Saturday, March 30, 2013

Portrait Dress

You know when you read somebody using the phrase 'whipped up' a garment? Is it just me that frequently thinks "whipped up? come on, clothes aren't generally whipped up! There's more work involved than that!"? Well, as much as I fear using the phrase myself, I really did 'whip up' this dress this week. I mean, two pieces and some bias binding, there's really not that much to it.

When making up my second portrait blouse a few weeks ago, I couldn't help but think about how the blouse would work lengthened into a dress. So this week, when I had some spare time, I had a go at extending the portrait blouse pattern into a dress.

Most of my summer dresses are of the fitted bodice, full skirt variety, which don't get me wrong, I love. However, when it's really hot and you just want something to lounge around in, you don't really want to be wearing a fitted bodice! So, the intent is that this will fill that gap in my summer wardrobe. (I know, I know, summer is over, whatever! It was still hot when I started this... but colder when I finished. It's Melbourne, you never know, the heat could come back!)

To convert the pattern into a dress, I taped some extra fabric to the bottom and extended the side seams out at an angle similar to the edge below the waist already. Also, knowing that I have quite a, shall we say, developed derrière, I pivoted the centre back seam so that it was the same size at the neckline, but about 2" extra at the centre back at the hipline (well 4" as it is on the fold). I measured the blouse and my measurements to make sure that there was plenty of ease through the hips and cut it out!

When sewn up the only real change I made was altering the back tucks - I made them bigger than they were originally  (about 3 times the size) to bring the fabric in across my lower back. This was necessary because of the extra fabric I had added by pivoting the centre back seam out. Now it's finished though, I think the back tucks are stitched a little long, and I'm planning on unpicking the bottom inch of them to let them finish slightly higher up. I hemmed it a couple of inches above the knee, to make it long enough not to flash people when bending over and such, but short enough not to be frumpy.
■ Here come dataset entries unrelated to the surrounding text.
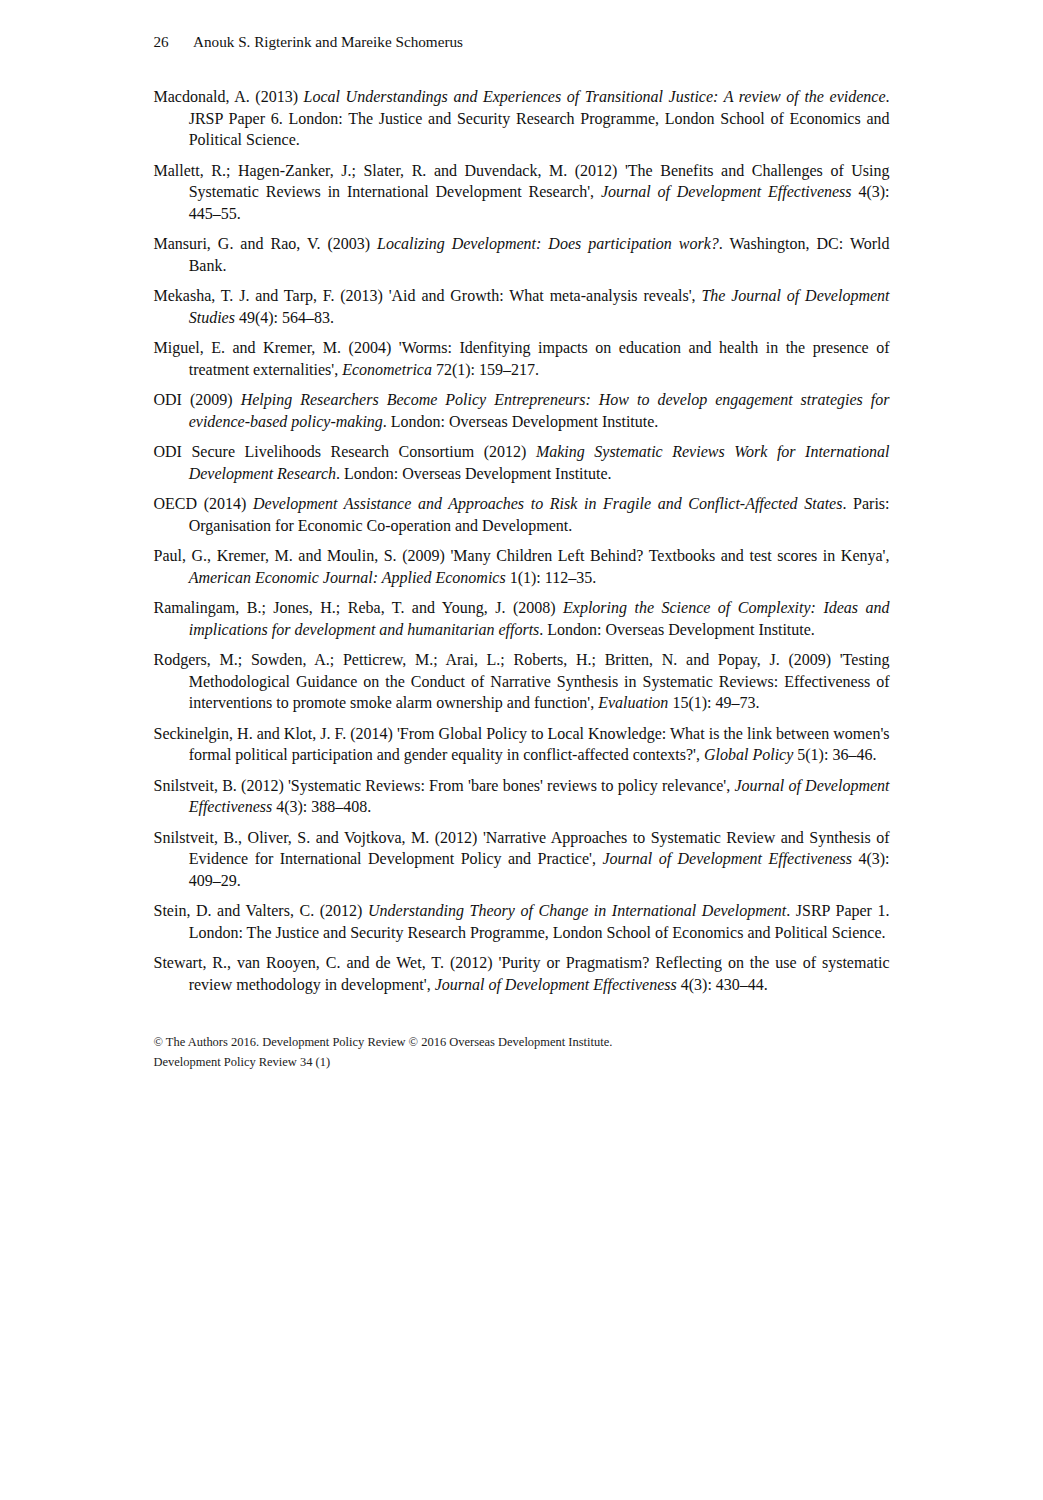26 Anouk S. Rigterink and Mareike Schomerus
Macdonald, A. (2013) Local Understandings and Experiences of Transitional Justice: A review of the evidence. JRSP Paper 6. London: The Justice and Security Research Programme, London School of Economics and Political Science.
Mallett, R.; Hagen-Zanker, J.; Slater, R. and Duvendack, M. (2012) 'The Benefits and Challenges of Using Systematic Reviews in International Development Research', Journal of Development Effectiveness 4(3): 445–55.
Mansuri, G. and Rao, V. (2003) Localizing Development: Does participation work?. Washington, DC: World Bank.
Mekasha, T. J. and Tarp, F. (2013) 'Aid and Growth: What meta-analysis reveals', The Journal of Development Studies 49(4): 564–83.
Miguel, E. and Kremer, M. (2004) 'Worms: Idenfitying impacts on education and health in the presence of treatment externalities', Econometrica 72(1): 159–217.
ODI (2009) Helping Researchers Become Policy Entrepreneurs: How to develop engagement strategies for evidence-based policy-making. London: Overseas Development Institute.
ODI Secure Livelihoods Research Consortium (2012) Making Systematic Reviews Work for International Development Research. London: Overseas Development Institute.
OECD (2014) Development Assistance and Approaches to Risk in Fragile and Conflict-Affected States. Paris: Organisation for Economic Co-operation and Development.
Paul, G., Kremer, M. and Moulin, S. (2009) 'Many Children Left Behind? Textbooks and test scores in Kenya', American Economic Journal: Applied Economics 1(1): 112–35.
Ramalingam, B.; Jones, H.; Reba, T. and Young, J. (2008) Exploring the Science of Complexity: Ideas and implications for development and humanitarian efforts. London: Overseas Development Institute.
Rodgers, M.; Sowden, A.; Petticrew, M.; Arai, L.; Roberts, H.; Britten, N. and Popay, J. (2009) 'Testing Methodological Guidance on the Conduct of Narrative Synthesis in Systematic Reviews: Effectiveness of interventions to promote smoke alarm ownership and function', Evaluation 15(1): 49–73.
Seckinelgin, H. and Klot, J. F. (2014) 'From Global Policy to Local Knowledge: What is the link between women's formal political participation and gender equality in conflict-affected contexts?', Global Policy 5(1): 36–46.
Snilstveit, B. (2012) 'Systematic Reviews: From 'bare bones' reviews to policy relevance', Journal of Development Effectiveness 4(3): 388–408.
Snilstveit, B., Oliver, S. and Vojtkova, M. (2012) 'Narrative Approaches to Systematic Review and Synthesis of Evidence for International Development Policy and Practice', Journal of Development Effectiveness 4(3): 409–29.
Stein, D. and Valters, C. (2012) Understanding Theory of Change in International Development. JSRP Paper 1. London: The Justice and Security Research Programme, London School of Economics and Political Science.
Stewart, R., van Rooyen, C. and de Wet, T. (2012) 'Purity or Pragmatism? Reflecting on the use of systematic review methodology in development', Journal of Development Effectiveness 4(3): 430–44.
© The Authors 2016. Development Policy Review © 2016 Overseas Development Institute.
Development Policy Review 34 (1)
The fabric that I used is a lightweight sateen from spotlight, one of a whole host of matching spots I bought about 2 years ago. (This actual fabric is actually also in my 'seeing spots' quilt, which is about half quilted and patiently waiting to be finished, but I bought extra, always with the intent to make a dress with it).

While my other two portrait blouses were finished with self bias binding on the inside, I knew as soon as I tried on this dress mid-construction that I needed to find some green fabric that matched the green spots in the print.

I found this green at GJs, it's actually a quilting cotton, which I'm normally very cautious of using in garments, but as it was the PERFECT colour I decided to risk it. I am very surprised at how well it worked out actually! I loosely followed this tutorial, and am really happy with how it's sitting. Also, I used a topstitching foot when doing the topstitching on the binding, and am absolutely thrilled at how well it turned out!

Overall I'm incredibly happy with this dress. If I were to make another one I think I might curve the skirt side seams a bit to make it a tiny bit strighter and less a-line, but other than that so far I'm loving it!


  1. This works brilliantly as a dress. Simple is very often the best. I have Gertie's book as it's good to know that the blouse can be turned into a dress.

  2. This is so cute! I looks great as a dress. And I love the contrast binding on the neck and arms. A nice touch!

  3. This looks great! I love how simple it is too :)

  4. Fabulous pattern hack! I love the colours.

  5. SPOTS!!!! Rach, I love this! This is so a perfect spotty summer dress :D Nice work, lovely lady!

  6. It looks so breezy and comfy for summer, what a great idea to extend that pattern and the fit is great, especially in the back. Oh and SPOTS, so cute, and your binding stitching is divine, so close to the edge! Amazing job:)

  7. Very summer! I'd love to see this pattern with a tulip hemline.

  8. Super cute! I love how great it looks yet how simple it is to make.

  9. Beautiful print and love the dress idea. I am by no means a fancy seamstress, but I think the way you should fix the darts in the back is the way the Laurel from Colette has them (double darts narrowing to top and bottom) so you wont have that plied at the bottom of the dart. Anyways you always do such nice job!! congratulations.

  10. Great drafting- now you'll have to go on a holiday and chase the sun. How perfect is that green!